If $x^2 – 10ax – 11b = 0$ have roots $c$ and $d$ and $x^2 – 10cx – 11d = 0$ have roots $a$ and $b$, then find $a + b + c + d$?
My attempt-
Using Vieta's formula, we get
$$ c+d=10a, a+b=10c $$
Because sum of roots $=\frac{-b}{a}$
Also using Vieta's formula we get
$$ cd=-11b, ab=-11d $$
Because product of roots $=\frac{c}{a}$
So now we need to solve these equations-
$$ c+d=10a, a+b=10c, cd=-11b, ab=-11d $$
So I solved it like this-
In the above line let each 4 equation be eq $1,2,3,4$.

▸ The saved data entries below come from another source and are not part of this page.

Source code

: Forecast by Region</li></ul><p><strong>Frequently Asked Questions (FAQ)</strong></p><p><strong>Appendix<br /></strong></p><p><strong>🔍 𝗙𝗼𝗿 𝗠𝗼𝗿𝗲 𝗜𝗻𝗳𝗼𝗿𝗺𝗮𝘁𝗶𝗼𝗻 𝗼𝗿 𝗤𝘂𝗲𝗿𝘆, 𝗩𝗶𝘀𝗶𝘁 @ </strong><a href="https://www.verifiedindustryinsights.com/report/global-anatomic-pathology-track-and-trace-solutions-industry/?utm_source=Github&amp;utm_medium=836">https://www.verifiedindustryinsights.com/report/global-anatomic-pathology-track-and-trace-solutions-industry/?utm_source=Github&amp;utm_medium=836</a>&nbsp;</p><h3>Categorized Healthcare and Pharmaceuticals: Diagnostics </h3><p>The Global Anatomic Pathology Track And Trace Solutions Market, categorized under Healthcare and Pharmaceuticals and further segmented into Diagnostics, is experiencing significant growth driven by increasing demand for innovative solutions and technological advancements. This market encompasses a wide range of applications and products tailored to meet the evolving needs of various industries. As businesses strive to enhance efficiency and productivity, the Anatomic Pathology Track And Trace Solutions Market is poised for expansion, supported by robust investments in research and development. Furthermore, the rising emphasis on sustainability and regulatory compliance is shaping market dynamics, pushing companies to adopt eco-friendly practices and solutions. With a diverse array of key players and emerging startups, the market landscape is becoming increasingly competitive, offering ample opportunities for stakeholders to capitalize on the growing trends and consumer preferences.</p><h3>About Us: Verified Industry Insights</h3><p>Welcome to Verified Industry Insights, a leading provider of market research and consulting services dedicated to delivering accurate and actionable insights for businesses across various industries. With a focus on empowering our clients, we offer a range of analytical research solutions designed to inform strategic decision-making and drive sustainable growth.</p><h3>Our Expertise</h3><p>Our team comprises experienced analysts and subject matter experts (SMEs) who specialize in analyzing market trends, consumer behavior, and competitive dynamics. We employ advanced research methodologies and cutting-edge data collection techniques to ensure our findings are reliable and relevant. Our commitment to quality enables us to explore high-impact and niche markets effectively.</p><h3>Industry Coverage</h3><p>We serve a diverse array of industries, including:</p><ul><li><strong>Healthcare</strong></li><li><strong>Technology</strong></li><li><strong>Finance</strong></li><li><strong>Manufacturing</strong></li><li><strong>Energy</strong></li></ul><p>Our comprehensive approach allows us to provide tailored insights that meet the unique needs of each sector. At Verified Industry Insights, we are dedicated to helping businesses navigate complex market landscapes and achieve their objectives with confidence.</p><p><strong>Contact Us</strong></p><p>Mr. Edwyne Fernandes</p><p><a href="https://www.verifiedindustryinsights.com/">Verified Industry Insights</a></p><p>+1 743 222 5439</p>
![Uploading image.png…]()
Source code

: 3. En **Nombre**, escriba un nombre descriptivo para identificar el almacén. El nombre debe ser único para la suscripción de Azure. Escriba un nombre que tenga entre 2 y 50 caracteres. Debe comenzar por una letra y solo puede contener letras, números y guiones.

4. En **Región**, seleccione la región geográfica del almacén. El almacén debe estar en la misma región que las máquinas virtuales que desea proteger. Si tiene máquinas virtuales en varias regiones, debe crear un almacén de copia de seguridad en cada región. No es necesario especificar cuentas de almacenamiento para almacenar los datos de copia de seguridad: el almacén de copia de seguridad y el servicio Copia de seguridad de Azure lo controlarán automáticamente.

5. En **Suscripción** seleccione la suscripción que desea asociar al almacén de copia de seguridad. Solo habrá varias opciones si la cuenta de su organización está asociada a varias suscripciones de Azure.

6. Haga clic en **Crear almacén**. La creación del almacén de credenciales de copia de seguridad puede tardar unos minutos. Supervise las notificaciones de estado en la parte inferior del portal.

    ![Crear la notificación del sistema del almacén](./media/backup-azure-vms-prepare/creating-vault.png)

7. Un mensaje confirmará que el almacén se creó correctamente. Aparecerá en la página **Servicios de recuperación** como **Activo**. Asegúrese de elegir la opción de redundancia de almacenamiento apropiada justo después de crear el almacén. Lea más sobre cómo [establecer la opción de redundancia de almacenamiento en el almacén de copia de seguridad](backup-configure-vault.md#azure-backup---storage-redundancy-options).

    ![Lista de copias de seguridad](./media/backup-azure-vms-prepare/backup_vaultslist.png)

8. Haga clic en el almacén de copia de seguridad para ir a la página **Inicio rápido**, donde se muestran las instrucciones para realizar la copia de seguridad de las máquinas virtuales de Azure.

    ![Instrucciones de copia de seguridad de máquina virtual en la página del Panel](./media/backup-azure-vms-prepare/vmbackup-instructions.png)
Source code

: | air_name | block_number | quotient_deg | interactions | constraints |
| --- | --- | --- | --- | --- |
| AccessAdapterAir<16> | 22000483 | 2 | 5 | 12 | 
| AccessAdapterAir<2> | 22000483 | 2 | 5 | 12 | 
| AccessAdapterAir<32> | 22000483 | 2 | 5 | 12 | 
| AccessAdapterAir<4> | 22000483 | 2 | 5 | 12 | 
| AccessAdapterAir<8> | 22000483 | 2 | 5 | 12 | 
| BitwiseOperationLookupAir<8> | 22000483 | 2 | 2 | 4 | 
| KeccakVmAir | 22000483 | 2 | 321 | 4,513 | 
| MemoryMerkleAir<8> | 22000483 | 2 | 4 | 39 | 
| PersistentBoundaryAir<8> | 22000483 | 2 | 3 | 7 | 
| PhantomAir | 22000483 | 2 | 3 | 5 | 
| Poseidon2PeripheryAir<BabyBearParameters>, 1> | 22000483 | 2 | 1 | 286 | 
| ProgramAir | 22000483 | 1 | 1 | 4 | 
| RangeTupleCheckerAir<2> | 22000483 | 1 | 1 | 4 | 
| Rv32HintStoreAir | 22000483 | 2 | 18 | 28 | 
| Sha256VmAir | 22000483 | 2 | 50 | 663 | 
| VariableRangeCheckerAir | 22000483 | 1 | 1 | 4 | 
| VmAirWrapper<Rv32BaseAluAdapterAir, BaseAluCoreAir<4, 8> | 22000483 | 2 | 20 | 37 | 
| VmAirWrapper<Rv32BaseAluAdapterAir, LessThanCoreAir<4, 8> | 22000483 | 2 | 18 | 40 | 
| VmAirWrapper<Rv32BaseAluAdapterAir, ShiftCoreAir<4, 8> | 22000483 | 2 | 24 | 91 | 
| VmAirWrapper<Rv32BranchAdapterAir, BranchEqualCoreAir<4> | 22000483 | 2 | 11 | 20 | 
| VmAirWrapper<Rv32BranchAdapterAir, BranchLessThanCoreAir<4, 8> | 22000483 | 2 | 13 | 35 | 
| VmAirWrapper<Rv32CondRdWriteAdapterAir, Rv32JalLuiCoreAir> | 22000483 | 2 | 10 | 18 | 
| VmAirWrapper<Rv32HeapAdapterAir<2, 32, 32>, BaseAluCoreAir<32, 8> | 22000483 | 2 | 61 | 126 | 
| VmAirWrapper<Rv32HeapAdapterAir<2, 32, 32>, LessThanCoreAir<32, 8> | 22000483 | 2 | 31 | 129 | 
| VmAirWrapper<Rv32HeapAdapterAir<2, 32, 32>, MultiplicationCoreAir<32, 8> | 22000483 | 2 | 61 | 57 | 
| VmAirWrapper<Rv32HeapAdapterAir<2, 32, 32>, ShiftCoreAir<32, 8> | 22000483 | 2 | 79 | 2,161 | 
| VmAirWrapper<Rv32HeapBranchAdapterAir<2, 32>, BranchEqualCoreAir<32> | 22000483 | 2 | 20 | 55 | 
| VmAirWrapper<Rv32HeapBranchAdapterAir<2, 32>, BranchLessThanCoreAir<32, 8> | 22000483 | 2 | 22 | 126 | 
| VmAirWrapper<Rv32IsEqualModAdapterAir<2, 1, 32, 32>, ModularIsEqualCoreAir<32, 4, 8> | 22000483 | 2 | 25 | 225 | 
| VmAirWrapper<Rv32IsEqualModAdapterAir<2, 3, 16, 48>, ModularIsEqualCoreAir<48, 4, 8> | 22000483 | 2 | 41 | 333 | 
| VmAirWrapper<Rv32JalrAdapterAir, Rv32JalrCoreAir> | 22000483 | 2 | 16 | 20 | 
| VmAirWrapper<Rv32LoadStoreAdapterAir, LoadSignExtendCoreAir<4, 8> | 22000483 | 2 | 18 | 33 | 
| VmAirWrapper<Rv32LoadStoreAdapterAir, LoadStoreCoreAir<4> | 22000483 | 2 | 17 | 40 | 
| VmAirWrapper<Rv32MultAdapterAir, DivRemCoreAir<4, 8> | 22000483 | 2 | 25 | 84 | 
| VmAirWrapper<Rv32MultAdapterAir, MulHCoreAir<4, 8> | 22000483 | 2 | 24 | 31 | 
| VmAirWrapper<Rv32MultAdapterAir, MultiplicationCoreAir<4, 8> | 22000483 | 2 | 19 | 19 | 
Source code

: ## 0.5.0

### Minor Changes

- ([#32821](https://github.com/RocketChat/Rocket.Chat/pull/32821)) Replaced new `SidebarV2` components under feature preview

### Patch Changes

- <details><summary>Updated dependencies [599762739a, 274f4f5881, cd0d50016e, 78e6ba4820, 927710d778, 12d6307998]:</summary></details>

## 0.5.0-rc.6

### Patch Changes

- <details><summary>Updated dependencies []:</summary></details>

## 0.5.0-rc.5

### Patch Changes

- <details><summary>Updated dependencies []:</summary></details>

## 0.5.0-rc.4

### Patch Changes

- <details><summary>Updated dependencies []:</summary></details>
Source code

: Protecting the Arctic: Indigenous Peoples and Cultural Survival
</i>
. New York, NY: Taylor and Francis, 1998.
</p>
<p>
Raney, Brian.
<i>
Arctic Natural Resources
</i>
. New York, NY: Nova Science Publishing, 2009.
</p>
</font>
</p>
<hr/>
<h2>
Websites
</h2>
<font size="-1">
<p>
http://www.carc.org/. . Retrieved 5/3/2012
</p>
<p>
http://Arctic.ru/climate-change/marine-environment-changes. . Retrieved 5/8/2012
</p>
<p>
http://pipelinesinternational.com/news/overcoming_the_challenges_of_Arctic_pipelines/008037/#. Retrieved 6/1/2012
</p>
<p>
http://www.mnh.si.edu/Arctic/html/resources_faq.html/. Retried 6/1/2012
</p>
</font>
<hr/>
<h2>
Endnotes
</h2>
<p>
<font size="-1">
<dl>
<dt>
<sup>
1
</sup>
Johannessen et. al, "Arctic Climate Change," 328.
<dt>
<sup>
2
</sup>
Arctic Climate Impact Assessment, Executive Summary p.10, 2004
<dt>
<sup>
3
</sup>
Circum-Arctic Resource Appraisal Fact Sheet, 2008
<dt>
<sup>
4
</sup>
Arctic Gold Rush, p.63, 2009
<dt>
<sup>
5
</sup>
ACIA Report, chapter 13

Dividing eq $1$ by $2$ and cancelled $10$ in RHS because its both in numerator and denominator,
$$ \frac{c+d}{a+b}=\frac{a}{c} $$
Using componendo alone we get
$$ \frac{c+d+a+b}{a+b}=\frac{a+c}{c} $$
Putting all the values using eq $1$ and $2$,
$$ \frac{10a+10c}{ac}=\frac{a+c}{c} $$
Solving this we get $a=10$
Now doing mischiefs(some changes) with eq $1$,
$$d=10a-c =>d=100-c $$
Let the above equation be equation $5$.
Similarly doing some mischiefs with equation $2$ also
$$ b=10c-10 $$
Let above equation be equation $6$.
Now using equation $4$,
$$ ab=-11d $$
We know $a=10$ and using equation $5$ and $6$.
$$ 10(10c-10)=-11(100-c) $$
$$ 100c-100=-1100+11c $$
$$ 89c+1000=0 $$
$$ c=\frac{-1000}{89} $$
Now see adding equation $1$ and $2$
$$a+b+c+d=10a+10c$$
Thus we need to only find now $10(a+c)$.
$$ 10(a+c) $$
$$ 10(10+\frac{-1000}{89}) $$
But wait this is the wrong answer according to my book. What have I done wrong?
Here is the correct solution according to a website-
https://www.sarthaks.com/?qa=blob&qa_blobid=286792613098888701
Please help me with this question. Apologies for asking a homework question. Apologies for something missing in the question. Thanks for your time.
Best Answer
In your approach, after doing componendo alone, you substitute $a+b = ac$, which should $10c$ and it shouldn't give you anything new. Instead, we can do as follows which is straightforward calculation.
$d = 10 a - c$ and $b = 10c - a$
$(ab)(cd) = (-11b)(-11d) = 121bd$
If $b=0$, then $d = 0 = a = c$ and same for $d = 0$, $a=0$ and $c=0$ cases
Otherwise, $ac = 121$
$ab = 10ac - a^2 = -11d = -110a + 11 c$
$a^2 -110a +11\frac{121}{a} - 1210 = 0$
$a^3 - 10*11a^2 - 10*11^2a + 11^3 = 0$
$(a^3+11^3) - 110a(a + 11) = 0$
$(a+11)(a^2 - 121a + 11^2) = 0$
$a$ has 3 solutions and find solution set for each case ($c = \dfrac{121}{a}$, $d = 10 a - c$ and $b = 10c - a$).